- STORED DATA -
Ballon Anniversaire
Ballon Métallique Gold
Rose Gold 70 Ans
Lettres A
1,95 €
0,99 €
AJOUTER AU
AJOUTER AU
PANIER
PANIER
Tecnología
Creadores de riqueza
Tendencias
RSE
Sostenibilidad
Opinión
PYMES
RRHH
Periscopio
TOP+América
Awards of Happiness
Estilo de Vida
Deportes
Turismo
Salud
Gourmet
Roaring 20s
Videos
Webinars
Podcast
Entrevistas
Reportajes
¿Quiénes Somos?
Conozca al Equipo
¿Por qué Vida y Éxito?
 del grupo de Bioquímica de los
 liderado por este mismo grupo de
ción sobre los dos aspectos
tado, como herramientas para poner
* * *
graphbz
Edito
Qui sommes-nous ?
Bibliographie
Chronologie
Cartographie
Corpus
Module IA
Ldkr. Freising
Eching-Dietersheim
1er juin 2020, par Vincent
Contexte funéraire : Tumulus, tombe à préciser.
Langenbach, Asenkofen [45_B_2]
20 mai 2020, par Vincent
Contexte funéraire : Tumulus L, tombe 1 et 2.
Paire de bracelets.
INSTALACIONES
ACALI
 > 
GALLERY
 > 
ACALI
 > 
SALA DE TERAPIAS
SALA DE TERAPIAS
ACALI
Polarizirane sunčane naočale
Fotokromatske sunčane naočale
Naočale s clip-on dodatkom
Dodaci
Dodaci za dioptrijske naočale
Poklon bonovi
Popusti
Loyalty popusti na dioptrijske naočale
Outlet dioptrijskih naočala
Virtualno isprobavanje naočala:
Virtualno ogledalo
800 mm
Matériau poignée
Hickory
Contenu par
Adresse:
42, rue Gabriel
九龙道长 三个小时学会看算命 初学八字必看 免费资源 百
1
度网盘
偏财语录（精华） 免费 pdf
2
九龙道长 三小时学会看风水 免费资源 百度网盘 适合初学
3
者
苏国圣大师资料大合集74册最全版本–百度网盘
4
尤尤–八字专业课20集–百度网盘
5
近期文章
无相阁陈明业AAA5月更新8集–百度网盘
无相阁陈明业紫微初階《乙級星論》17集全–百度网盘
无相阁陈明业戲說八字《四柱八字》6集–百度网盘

- DIRECTIONS FOR THIS TASK -
From the data above, return every line from the line that has "Ballon Anniversaire" up to and including the line that has "liderado por este mismo grupo de", exactly.

- SOLUTION TO THIS EXERCISE -
Ballon Anniversaire
Ballon Métallique Gold
Rose Gold 70 Ans
Lettres A
1,95 €
0,99 €
AJOUTER AU
AJOUTER AU
PANIER
PANIER
Tecnología
Creadores de riqueza
Tendencias
RSE
Sostenibilidad
Opinión
PYMES
RRHH
Periscopio
TOP+América
Awards of Happiness
Estilo de Vida
Deportes
Turismo
Salud
Gourmet
Roaring 20s
Videos
Webinars
Podcast
Entrevistas
Reportajes
¿Quiénes Somos?
Conozca al Equipo
¿Por qué Vida y Éxito?
 del grupo de Bioquímica de los
 liderado por este mismo grupo de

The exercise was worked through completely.